▸ PROBLEM DETAILS
Identify every line in the records below that contains the word "align", and copy each of those lines.

● ● ●

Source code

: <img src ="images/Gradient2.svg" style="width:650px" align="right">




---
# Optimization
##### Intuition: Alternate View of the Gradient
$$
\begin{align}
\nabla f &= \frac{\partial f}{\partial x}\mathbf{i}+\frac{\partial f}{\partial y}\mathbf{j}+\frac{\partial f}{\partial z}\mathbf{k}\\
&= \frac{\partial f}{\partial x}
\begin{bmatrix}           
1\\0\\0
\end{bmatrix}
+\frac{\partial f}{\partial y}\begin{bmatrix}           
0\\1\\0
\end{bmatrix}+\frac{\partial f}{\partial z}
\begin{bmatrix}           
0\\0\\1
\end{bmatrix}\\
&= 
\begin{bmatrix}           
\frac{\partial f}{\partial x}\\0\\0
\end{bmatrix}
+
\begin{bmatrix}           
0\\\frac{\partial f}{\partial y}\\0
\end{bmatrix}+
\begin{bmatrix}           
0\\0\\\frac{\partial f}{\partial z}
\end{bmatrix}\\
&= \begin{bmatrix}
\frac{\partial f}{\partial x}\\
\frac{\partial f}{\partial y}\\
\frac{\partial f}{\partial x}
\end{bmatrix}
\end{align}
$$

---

● ● ●

▸ SOLUTION TO THIS EXERCISE
: <img src ="images/Gradient2.svg" style="width:650px" align="right">
\begin{align}
\end{align}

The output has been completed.